" C'est un peu comme si les freins de ton vélo avaient lâché au sommet de la côte. Irrésistiblement, tu prends de la vitesse. Le temps qui file à toute allure te blanchit les tempes. Tu ne roules plus, tu glisses. Ta vie est de neige, de sable et d'eau courante.
L'inconnu est de plus en plus proche.

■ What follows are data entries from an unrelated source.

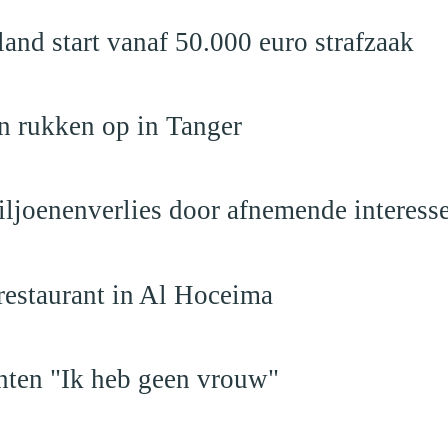
nd start vanaf 50.000 euro strafzaak
n rukken op in Tanger
iljoenenverlies door afnemende interess
restaurant in Al Hoceima
hten "Ik heb geen vrouw"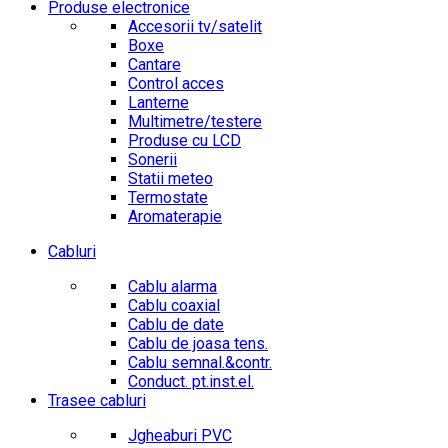
Produse electronice
Accesorii tv/satelit
Boxe
Cantare
Control acces
Lanterne
Multimetre/testere
Produse cu LCD
Sonerii
Statii meteo
Termostate
Aromaterapie
Cabluri
Cablu alarma
Cablu coaxial
Cablu de date
Cablu de joasa tens.
Cablu semnal.&contr.
Conduct. pt.inst.el.
Trasee cabluri
Jgheaburi PVC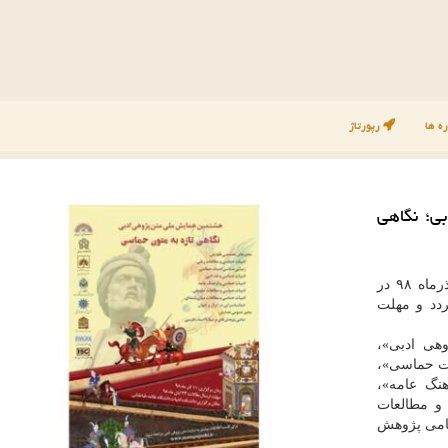
ه ها
رپورتاژ
ی؛ نگاهی
شهر به نقل از ایسنا، این همایش ۱۱ آذرماه ۹۸ در
ردد و مهلت
هی ادبی»،
ات حماسی»،
نگ عامه»،
و مطالعات
مامی پژوهش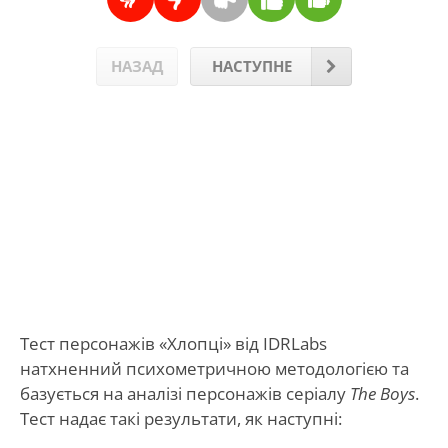
НАЗАД
НАСТУПНЕ
Тест персонажів «Хлопці» від IDRLabs
натхненний психометричною методологією та
базується на аналізі персонажів серіалу
The Boys
.
Тест надає такі результати, як наступні: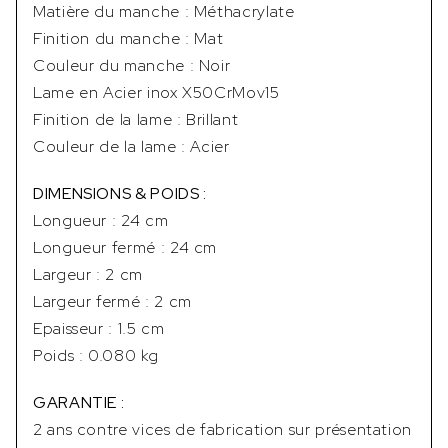
Matière du manche : Méthacrylate
Finition du manche : Mat
Couleur du manche : Noir
Lame en Acier inox X50CrMov15
Finition de la lame : Brillant
Couleur de la lame : Acier
DIMENSIONS & POIDS :
Longueur : 24 cm
Longueur fermé : 24 cm
Largeur : 2 cm
Largeur fermé : 2 cm
Epaisseur : 1.5 cm
Poids : 0.080 kg
GARANTIE :
2 ans contre vices de fabrication sur présentation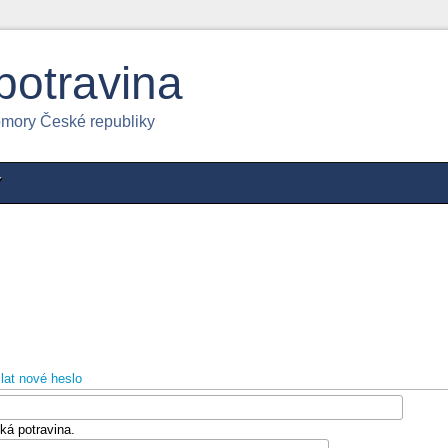
potravina
omory České republiky
Y
lat nové heslo
ká potravina.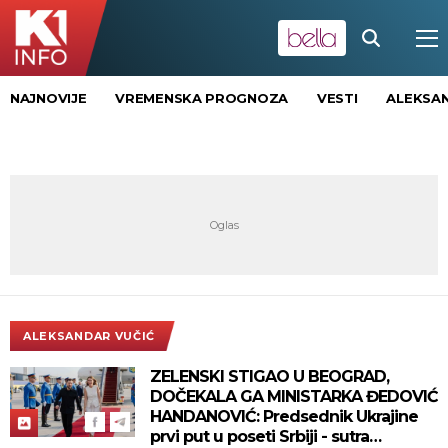
NAJNOVIJE
VREMENSKA PROGNOZA
VESTI
ALEKSAN
ALEKSANDAR VUČIĆ
ZELENSKI STIGAO U BEOGRAD,
DOČEKALA GA MINISTARKA ĐEDOVIĆ
HANDANOVIĆ: Predsednik Ukrajine
prvi put u poseti Srbiji - sutra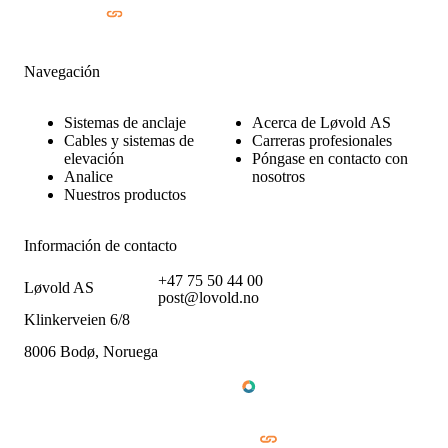
Navegación
Sistemas de anclaje
Acerca de Løvold AS
Cables y sistemas de
Carreras profesionales
elevación
Póngase en contacto con
Analice
nosotros
Nuestros productos
Información de contacto
+47 75 50 44 00
Løvold AS
post@lovold.no
Klinkerveien 6/8
8006 Bodø, Noruega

Il ne se déguise plus en terres lointaines, en azurs, en chimères. Assis là, sur la chaise, il t'attends devant la porte.
Que lui dire ? La misère n'est précise qu'en sa phrase démunie. La machine du cœur continue son travail. Au-dehors, la campagne dort. Là-bas, la pluie est silencieuse. Il n'est de chant possible qu'un bâillon sur la bouche.
Tu attends, toi aussi, derrière la porte, l'oreille déjà collée contre le bois. Tu as pris rendez-vous. Ton tour viendra bientôt. Tu ne guériras pas de cet abîme.
Viendra-t-elle à minuit, quand la lune est bien ronde, ou dans l'aube en même temps que la pluie ? Nue, gracile, mais froide, la pointe des seins dure comme la pierre ? Peut-être même un reste de rêve dans le regard ? Et je ne sais quel sourire encore sur les lèvres...
- Appelons cela, si vous voulez bien, la douceur ou la douleur de disparaître.
Qu'elle entre donc par la fenêtre, un matin ou un soir d'été, avec la lumière du soleil et le souffle du vent, tandis que je lirai un livre, la tête pleine de rumeurs, si elle ne brise pas tout à coup ma plume, arrêtant mon geste.
- Je croiserai les bras, effondré sur la table. Comme un voleur de nuit cachant ce qu'il dérobe.
Jean-Michel Maulpoix, extraits de "L'hirondelle rouge", Éditions du Mercure de France, 2017.